Tuesday, January 12, 2010

Maddog back, Sheets next?

In a move of rare shrewdness, the Chicago Cubs announced yesterday that Greg Maddux has returned to the team as an assistant to GM Jim Hendry. This move can only help, especially in the case of talent evaluation. Booze-hound Hendry needs all the help he can get these days.

Also in Cubs news is the rumor that the team plans to make a run at starting pitcher Ben Sheets. Convincing the front office to make the former Brewer an offer should be Greg Maddux's first order of business. Maddog will take one look at Sheets' baseball-reference page and drool all over his keyboard as he reads off these career numbers:
  • K/BB: 3.85
  • WHIP: 1.20
  • BB/9: 1.97
  • FIP: 3.56 (FIP is Fielder Independent Pitching, defintion here, read as ERA)
Sheets has elite control combined with nasty, whiff inducing stuff. Maddux should appreciate the value of an incredibly low walks per nine innings, (Maddux for comparison had a career BB/9 of 1.8) as well as the elite strikeout to walk ratio of 3.85 (not a huge K-guy, Maddux still maintained a career 3.3 K/BB).

Some may wonder why the Cubs would let Rich Harden walk, only to pursue another potential ace who has his history of injuries. I think the answer is simply that, even while healthy, Harden can only be counted on for 6 innings of work. A healthy Ben Sheets is capable of going all 9 innings on any good day, as seen by his 18 career complete games. Rich Harden, on the other hand, has a whopping two complete games on his resume, both in 2005.

Ben Sheets seems to still think it is 2005, though (a year after a season of career bests in 2004 that included 237 IP, 2.70 ERA, 0.983 WHIP and an incredible 8.25 K/BB) as Carrie Muskat tweets that Sheets' current asking price of $10-12 million is out of the Cubs budget.
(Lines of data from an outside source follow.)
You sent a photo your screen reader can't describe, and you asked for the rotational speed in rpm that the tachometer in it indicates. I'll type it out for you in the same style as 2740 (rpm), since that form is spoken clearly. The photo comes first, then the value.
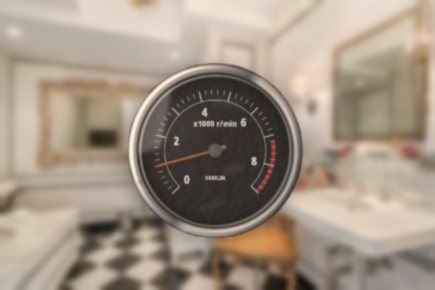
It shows 1000 (rpm)
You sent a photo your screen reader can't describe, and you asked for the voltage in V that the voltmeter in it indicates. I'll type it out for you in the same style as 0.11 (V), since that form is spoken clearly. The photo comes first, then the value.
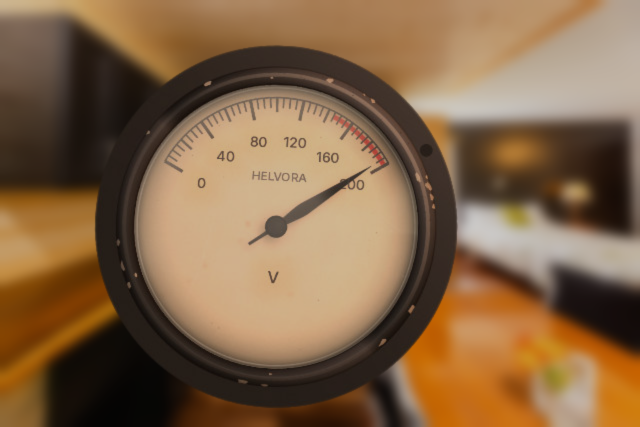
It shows 195 (V)
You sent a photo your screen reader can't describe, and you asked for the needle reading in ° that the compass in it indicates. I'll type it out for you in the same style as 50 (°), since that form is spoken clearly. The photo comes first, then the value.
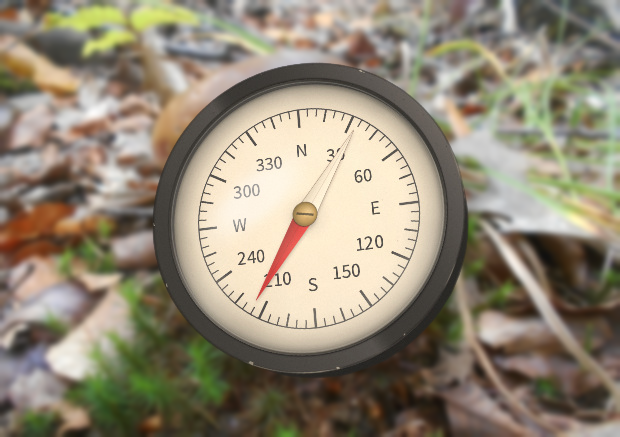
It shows 215 (°)
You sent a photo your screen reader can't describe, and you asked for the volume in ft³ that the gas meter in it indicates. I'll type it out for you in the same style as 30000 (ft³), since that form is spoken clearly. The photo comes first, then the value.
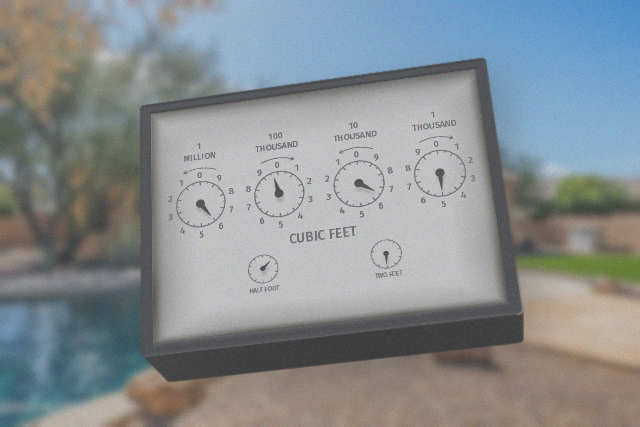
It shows 596500 (ft³)
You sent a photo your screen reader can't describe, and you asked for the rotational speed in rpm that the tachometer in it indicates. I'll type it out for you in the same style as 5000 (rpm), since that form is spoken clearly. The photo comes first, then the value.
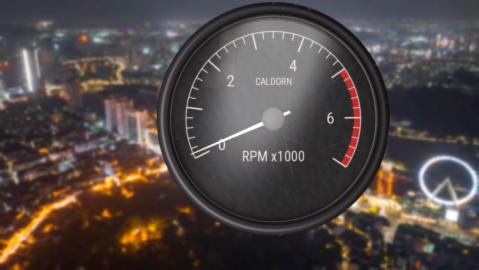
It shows 100 (rpm)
I'm not sure if Ben Sheets is aware that he missed the entire 2009 season and has not thrown 200 innings of baseball since 2004, but his reported asking price is just about what an ace in 2005 was making. This is also roughly the same amount that Ted Lilly and Ryan Dempster are making, and while Sheets may pitch better than those two when healthy, both Dempster and Lilly have proven to be durable and reliable.

Sheets asking price will undoubtedly come down, whether it comes down enough for the Rickett's family is another issue. Hopefully Greg Maddux has something to say about this potential move.